The Dow Jones Industrial Average (^DJI 0.59%) rebounded by 0.24% in Wednesday early afternoon trading following the triple-digit sell-off on Tuesday.

The talk on the Street this week has been in large part dominated by interest rates. More specifically, when are rates going to rise, and would that finally kill the bull market?

The conversation has rightly focused on the Federal Reserve's dual mandate of inflation control and optimizing the labor market. Both of those economic metrics have seen strong improvement over the past few months, with the unemployment rate now at 6.1% and inflation slowly creeping to the Fed's 2% target.

US Unemployment Rate Chart

US Unemployment Rate data by YCharts.

The argument goes that because these two factors are both finally reaching a healthy level, the Fed will begin to raise interest rates and return to a more historically normal monetary policy. 

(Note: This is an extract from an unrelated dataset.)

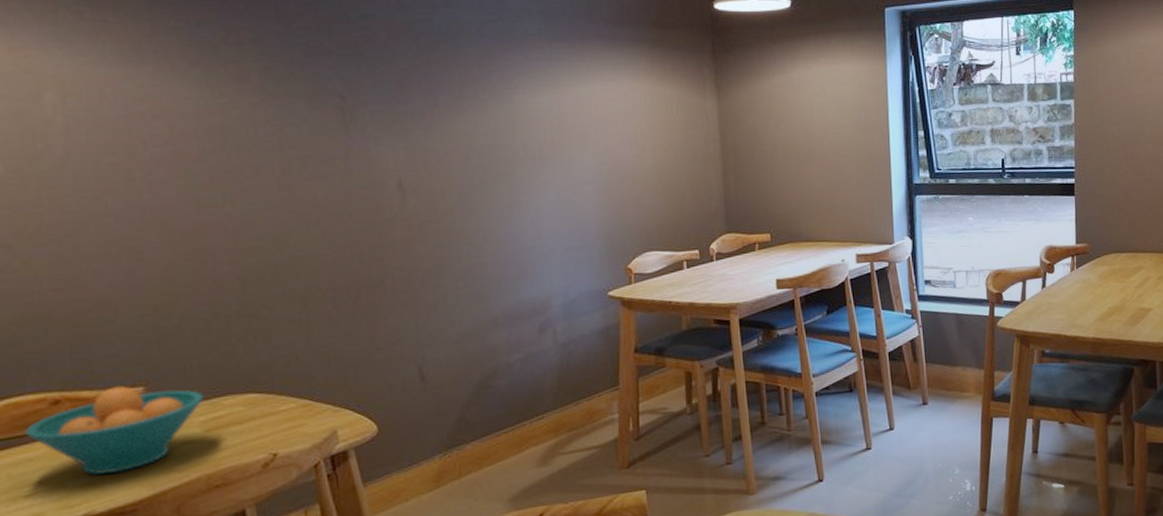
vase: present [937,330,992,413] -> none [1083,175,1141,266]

Rising interest rates are a headwind on growth as capital becomes more expensive, so the central bank must act delicately here to avoid sending the U.S. back into a recession. The higher rates should help keep inflation from getting out of hand, but an economic slowdown could hurt the recovering jobs market.

One big issue that isn't getting headlines this week
Unfortunately for the Fed, the decision on when and how to raise rates is not a two-variable equation. The U.S. economy is so complex that pulling one lever (like interest rates) can have unintended consequences elsewhere in the economy. Unintended consequences that could throw a monkey wrench into the whole machine.

The interest rate conversations this week have centered on inflation and jobs, but the real estate market is just as critical. Don't forget, it was a real estate crisis that instigated the entire Great Recession.

Why have we suddenly lost sight of housing? Because the data for new-home sales and existing sales has been very positive lately, following the ugly first-quarter disappointment.

Sales of new homes in May rose over 18%. Existing-home sales were up 4.9%. Those are huge numbers. Housing must be back on fire!

Right? 

US New Single Family Houses Sold Chart

US New Single Family Houses Sold data by YCharts.

Not quite.

Taking into consideration these hot numbers and the revisions to previously reported sales figures so far in 2014, the residential housing market looks only marginally improved from 2013. 

That huge bump in May? That's just a short-term movement caused by the pent-up demand from February and March. When the weather was cold, homebuyers were content to bargain hunt online instead of signing on the dotted line. When the weather finally thawed, those buyers hit the streets and made up for lost time.

Now, circling back to interest rates. If the housing market is just mediocre, what happens when mortgage rates finally start to rise (which they absolutely will as the Fed raises the federal funds rate and continues to wind down quantitative easing)?

Housing affordability will decline dramatically. The average U.S. mortgage rate for a 30-year loan is currently 4.12%, according to Freddie Mac. For a $200,000 loan at those terms, the monthly payment comes to $969. 

If mortgage rates rise to 6.75%, where they were in 2006 and 2008, that same loan would now carry a monthly payment of $1,297. That's a 34% increase in the monthly payment, more than enough to prevent many buyers from being able to afford that new home.

US 30 Year Mortgage Rate Chart

US 30-Year Mortgage Rate data by YCharts.

Rising rates are not just about an improving jobs market and inflation
The Federal Reserve will raise rates. Most experts think that change in policy will occur sometime in the next 12 to 18 months. When it happens, the underlying fundamentals driving the U.S. economy will look strong.

We know that because it's the nature of the decision to change policy; the low-rate policy was designed to spur growth in the wake of a once-in-a-generation economic crisis. With recovery comes a return to normalcy.

But when rates do begin to rise, a cascade of consequences will change the economic dynamics around the country. Growth will slow. Loans will become more expensive. The yield landscape for investors will change virtually overnight.

The hope is that the nation's economic engines will be strong enough to power through those headwinds. The risk is that still-fragile markets, like real estate, will shatter under the weight.